Passage:
###

Sharded Tables for Directory-Based Sharding

Create directory-based sharded tables using PARTITION BY DIRECTORY in the CREATE SHARDED TABLE statement.

For example:

CREATE SHARDED TABLE customers
( id             NUMBER NOT NULL
, name           VARCHAR2(30)
, address        VARCHAR2(30)
, status         VARCHAR2(1)
,
CONSTRAINT cust_pk PRIMARY KEY(id)
)
PARTITION BY DIRECTORY (id)
( PARTITION p1 TABLESPACE tbs1,
  PARTITION p2 TABLESPACE tbs2,
  PARTITION p3 TABLESPACE tbs3…);

Note:

  • Unlike in user-defined sharding, key values are not specified for the partitions in the CREATE TABLE statement.

  • The directory table is automatically created during root table creation. The definition of the directory table is:

    <shard_user_schema>.<root_table>$SDIR

  • If a child table is created with PARENT clause in a different schema from the root table, an additional privilege is required for the child table's schema owner. (This is only for directory-based sharding and is not required for regular user-defined sharding.)

    This is because there is a foreign key constraint on the child table to the directory table's sharding key columns, to ensure that no rows can be inserted into the child table without the sharding key value being present in the directory mapping. As a consequence, the child table's schema needs a reference privilege on the directory table's sharding key columns.

    See "Granting References" in Creating Tables Sharded by Directory for the workaround.

Creating Duplicated Tables

The number of database requests handled by a single shard can be maximized by duplicating read-only or read-mostly tables across all shards.

###

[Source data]
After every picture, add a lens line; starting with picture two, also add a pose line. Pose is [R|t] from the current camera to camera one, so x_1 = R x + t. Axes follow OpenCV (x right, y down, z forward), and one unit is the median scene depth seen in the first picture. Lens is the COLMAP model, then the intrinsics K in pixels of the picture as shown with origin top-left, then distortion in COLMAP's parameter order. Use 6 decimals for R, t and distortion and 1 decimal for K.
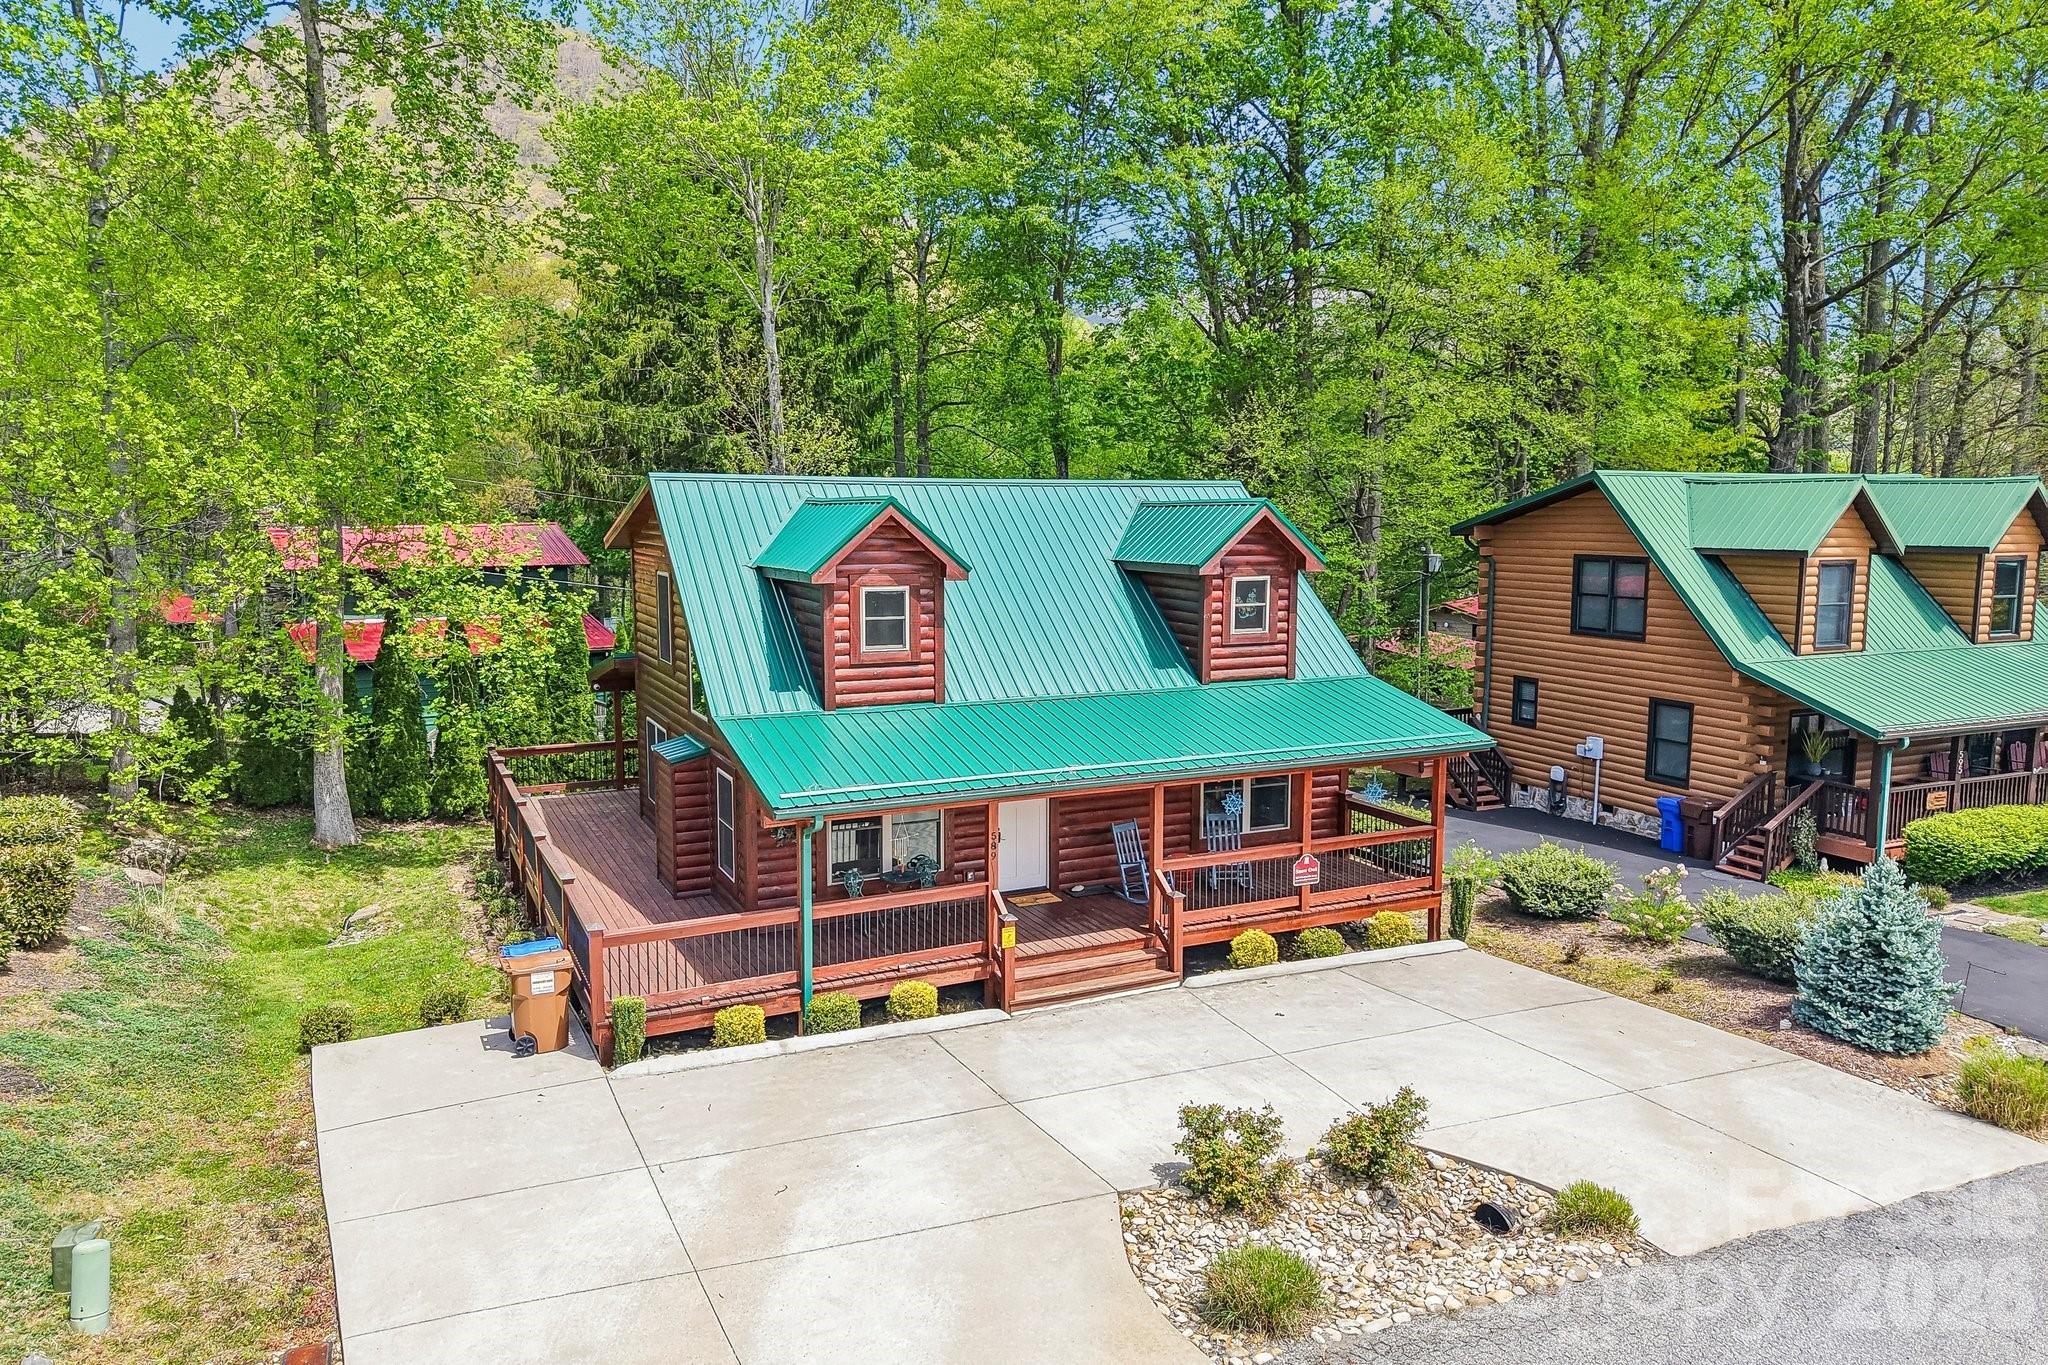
lens RADIAL K [[1385.8, 0, 1032.1], [0, 1385.8, 670.3], [0, 0, 1]] dist [0.002215, -0.004210]
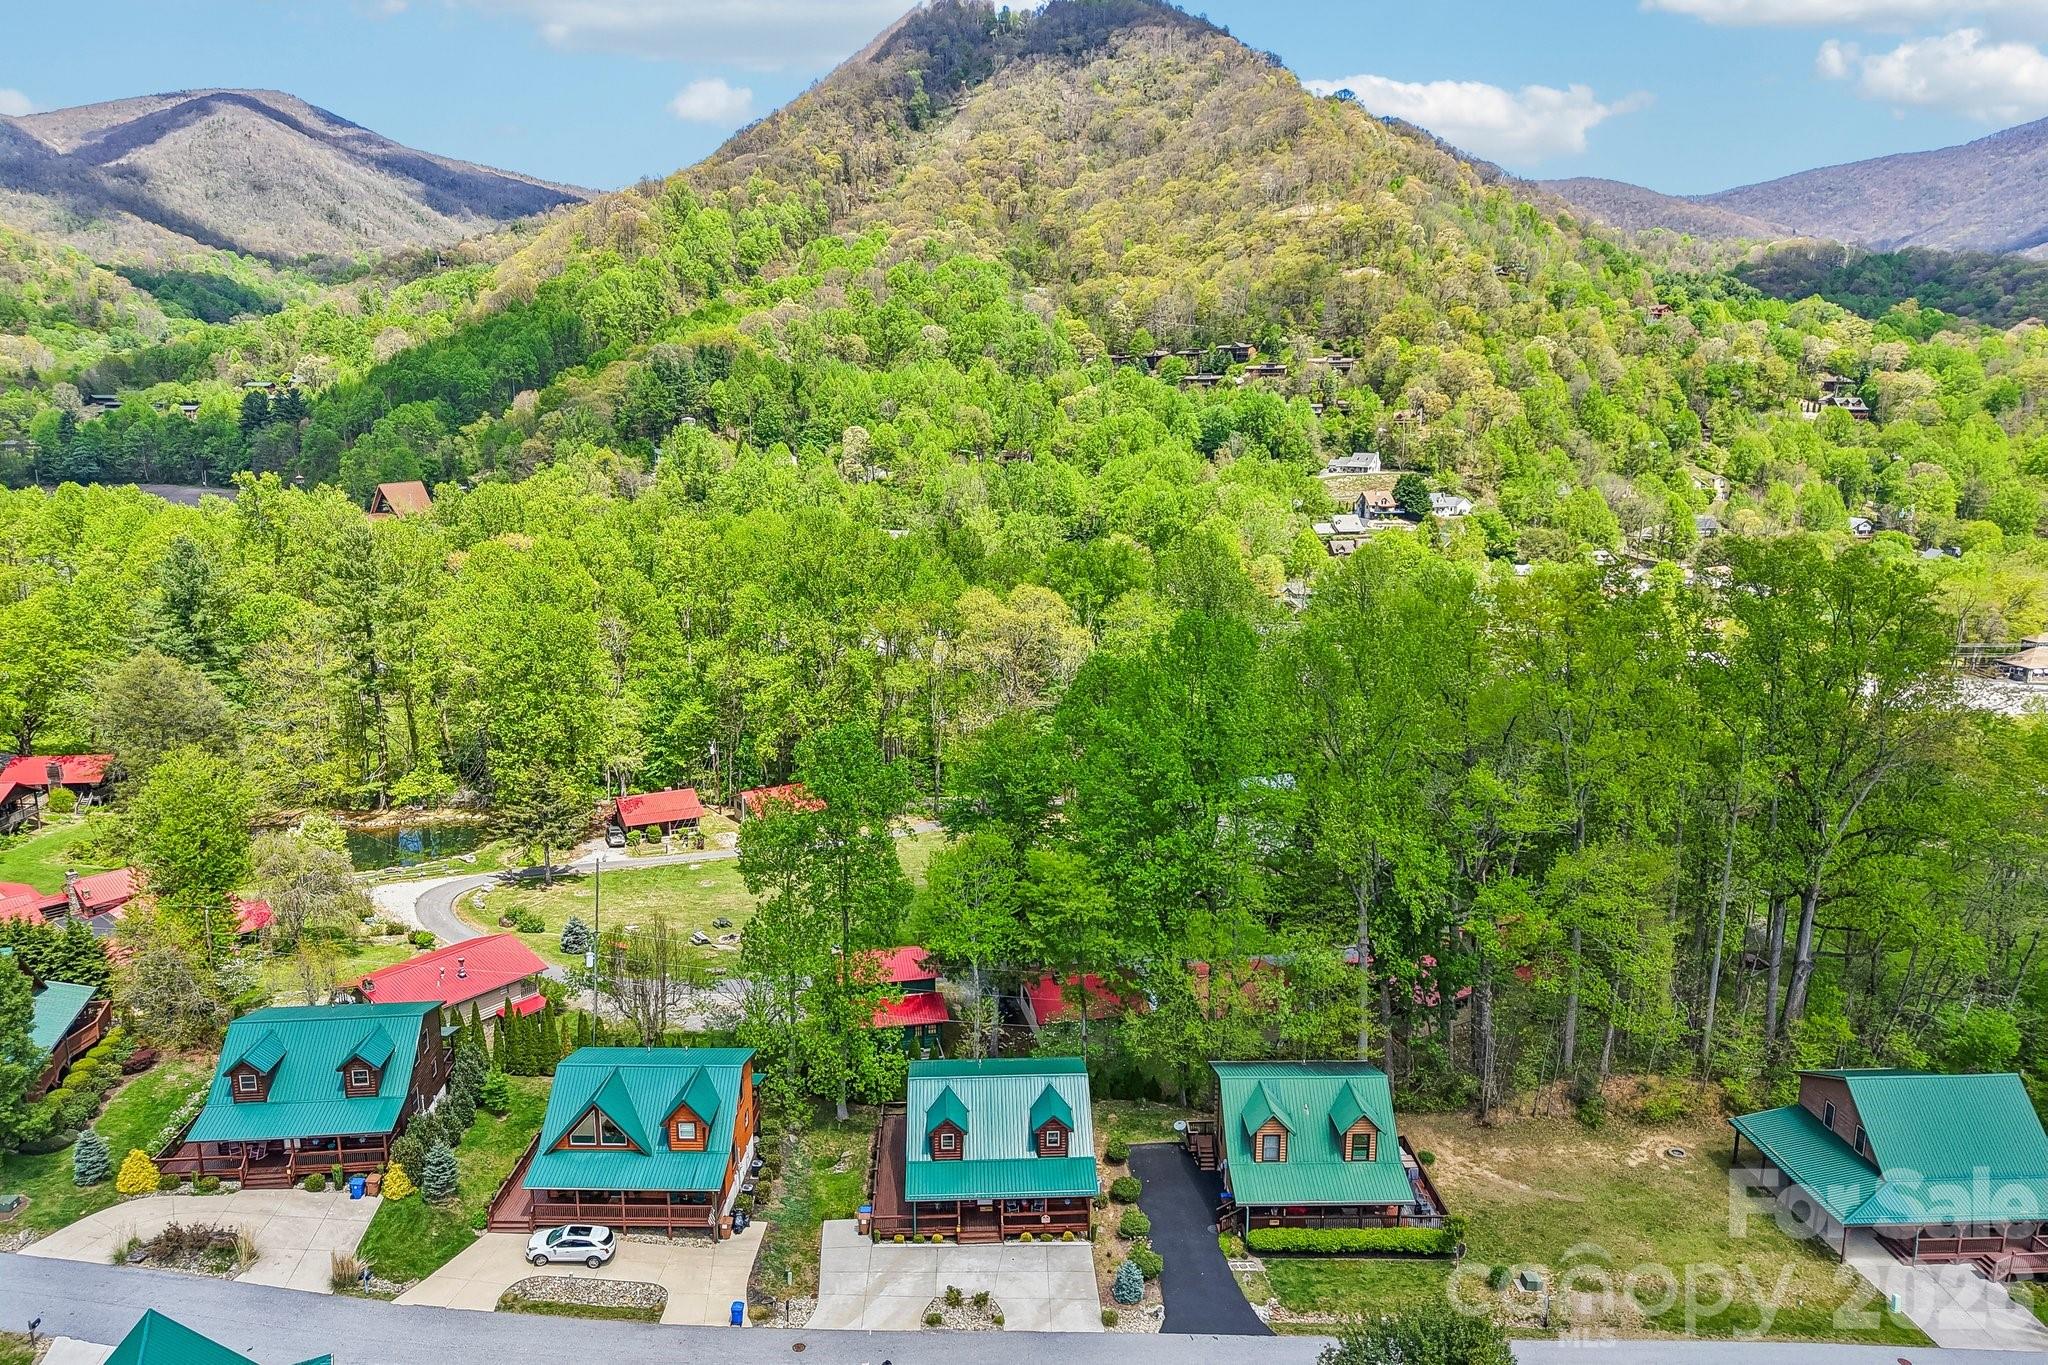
lens RADIAL K [[1385.8, 0, 1021.6], [0, 1385.8, 680.3], [0, 0, 1]] dist [0.002215, -0.004210]
pose [[0.919472, 0.077517, -0.385439, 1.554963], [-0.046586, 0.994945, 0.088965, -1.751528], [0.390387, -0.063844, 0.918435, -2.592889]]
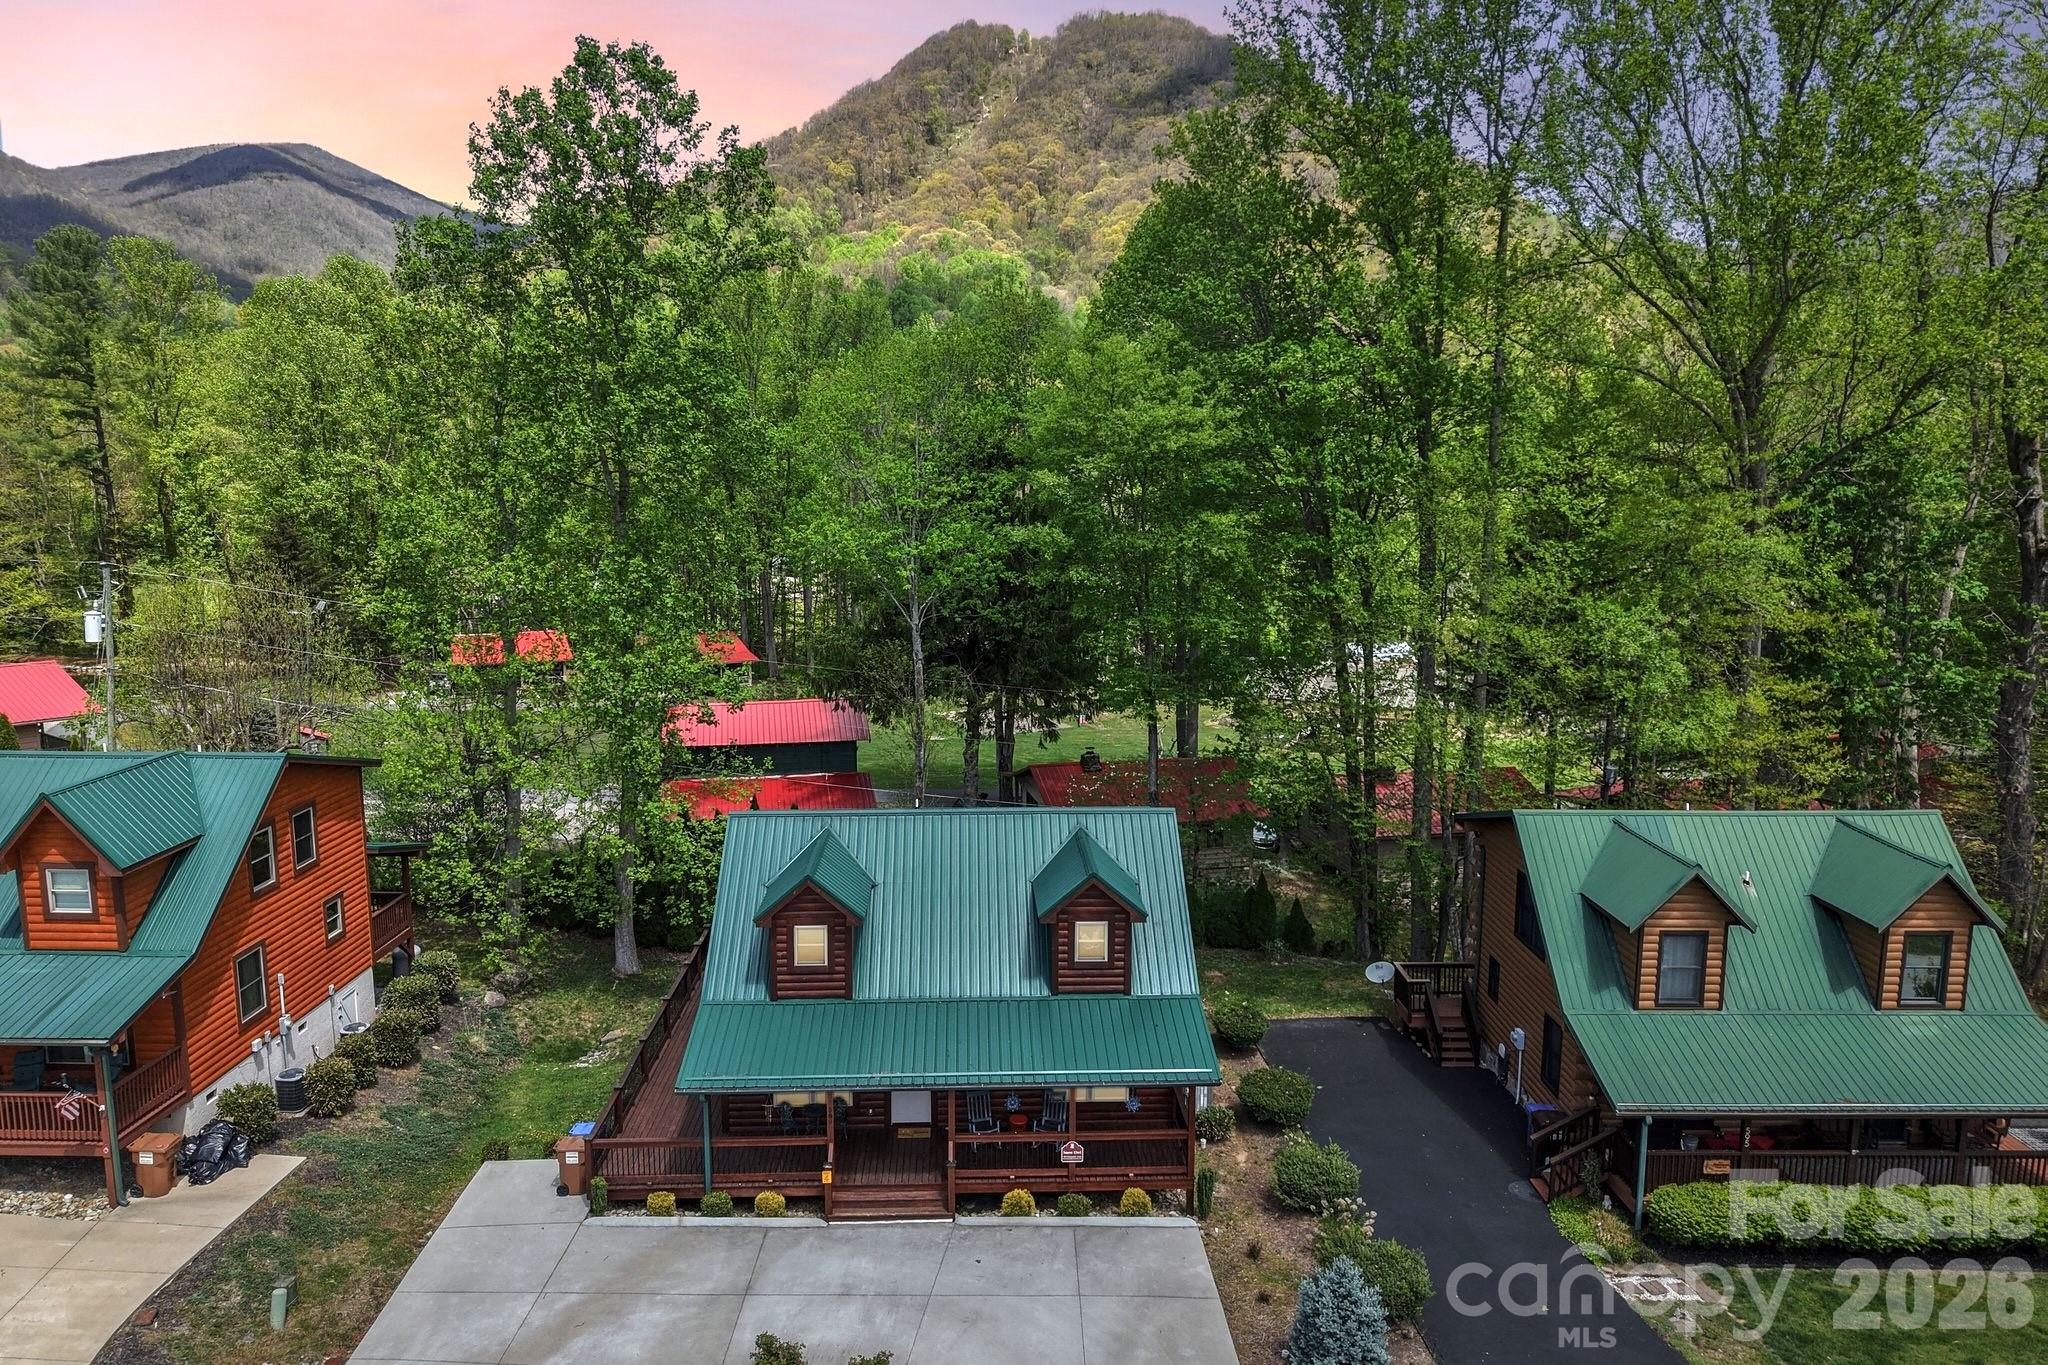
lens RADIAL K [[1385.8, 0, 1019.9], [0, 1385.8, 675.6], [0, 0, 1]] dist [0.002215, -0.004210]
pose [[0.913363, 0.060684, -0.402599, 0.697227], [-0.047768, 0.997973, 0.042055, -0.404908], [0.404335, -0.019180, 0.914410, -0.319796]]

###

Exercise:
From the directory-based sharding passage above, name every column defined in the customers table.

Exercise output:
id, name, address, status